Study text ::
Content starts

Now, let’s look at something new, the “P” values associated with the features used in the model. P values are used widely in statisical testing to judge if a result is statistically significant. Those P values that are 0 (or typically less 0.05) indicate a feature that is “significant” in its ability to predict the dependent variable. Those larger than 0.05 are less significant. Of course, one should be cautious with relying solely on P-values as they can be misused and p-hacking (intentional or not) can lead to misleading results.
✅ Do This: With a healthy dose of caution in mind, review your P-values. The values you get will depend on what you did with your “bad values”, but list below the top three “most significant” features and the overall Adjusted R-squared using all the features.
✎ Do this - Erase this and put your answer here.
2.2 A “reduced” model using only the “significant” features#
Modeling data is as much a craft as it is a science. We often seek the simplest models that explain or data well because they are typically more interpretable, easier to explain, and provide the information on the main influences of the system we are studying. There are reasons we might want a more complex model to capture the details and the nuance of the system. But for the U.N.E.S.C.O. data that we have, we are likely able to capture most of the system using a smaller number of features. These ideas are related to the pre-class modeling you did with increasingly higher powers of x.

Content ends

Stored data ::

Content starts

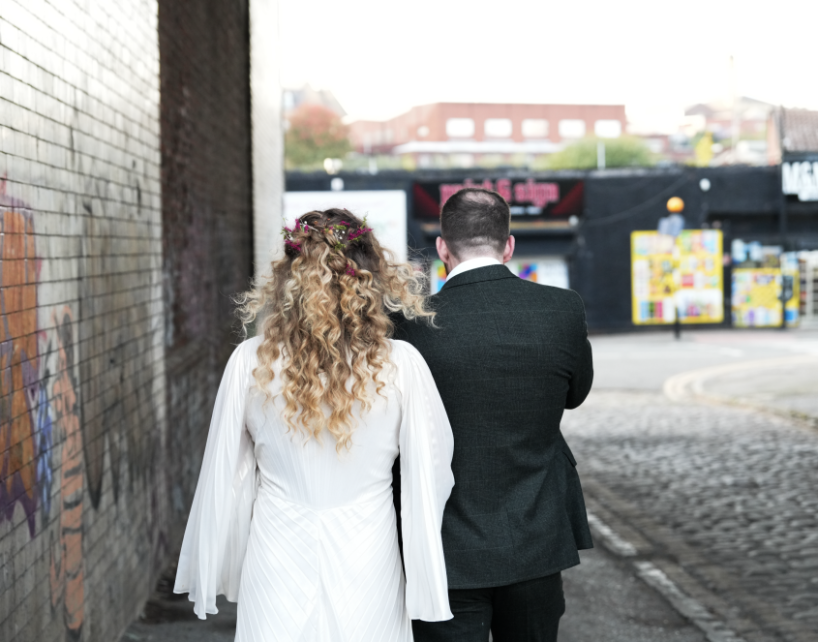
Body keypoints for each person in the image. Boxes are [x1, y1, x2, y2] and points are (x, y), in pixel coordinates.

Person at [174, 208, 456, 642]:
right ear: (370, 276)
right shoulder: (402, 365)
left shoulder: (250, 362)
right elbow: (432, 476)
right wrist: (423, 569)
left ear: (289, 278)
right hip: (369, 550)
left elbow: (224, 473)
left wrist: (221, 561)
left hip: (277, 549)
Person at [394, 188, 594, 642]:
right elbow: (575, 394)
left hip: (444, 542)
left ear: (443, 248)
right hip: (536, 534)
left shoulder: (408, 323)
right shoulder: (562, 310)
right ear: (509, 246)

Content ends

Task goal :: Can you write out the passage on P values from "Now, let’s look" up to and including "your answer here.", swapping "dependent variable" for "target variable"? The lines that come after the text are separate material and have no connection to it.

Answer ::
Now, let’s look at something new, the “P” values associated with the features used in the model. P values are used widely in statisical testing to judge if a result is statistically significant. Those P values that are 0 (or typically less 0.05) indicate a feature that is “significant” in its ability to predict the target variable. Those larger than 0.05 are less significant. Of course, one should be cautious with relying solely on P-values as they can be misused and p-hacking (intentional or not) can lead to misleading results.
✅ Do This: With a healthy dose of caution in mind, review your P-values. The values you get will depend on what you did with your “bad values”, but list below the top three “most significant” features and the overall Adjusted R-squared using all the features.
✎ Do this - Erase this and put your answer here.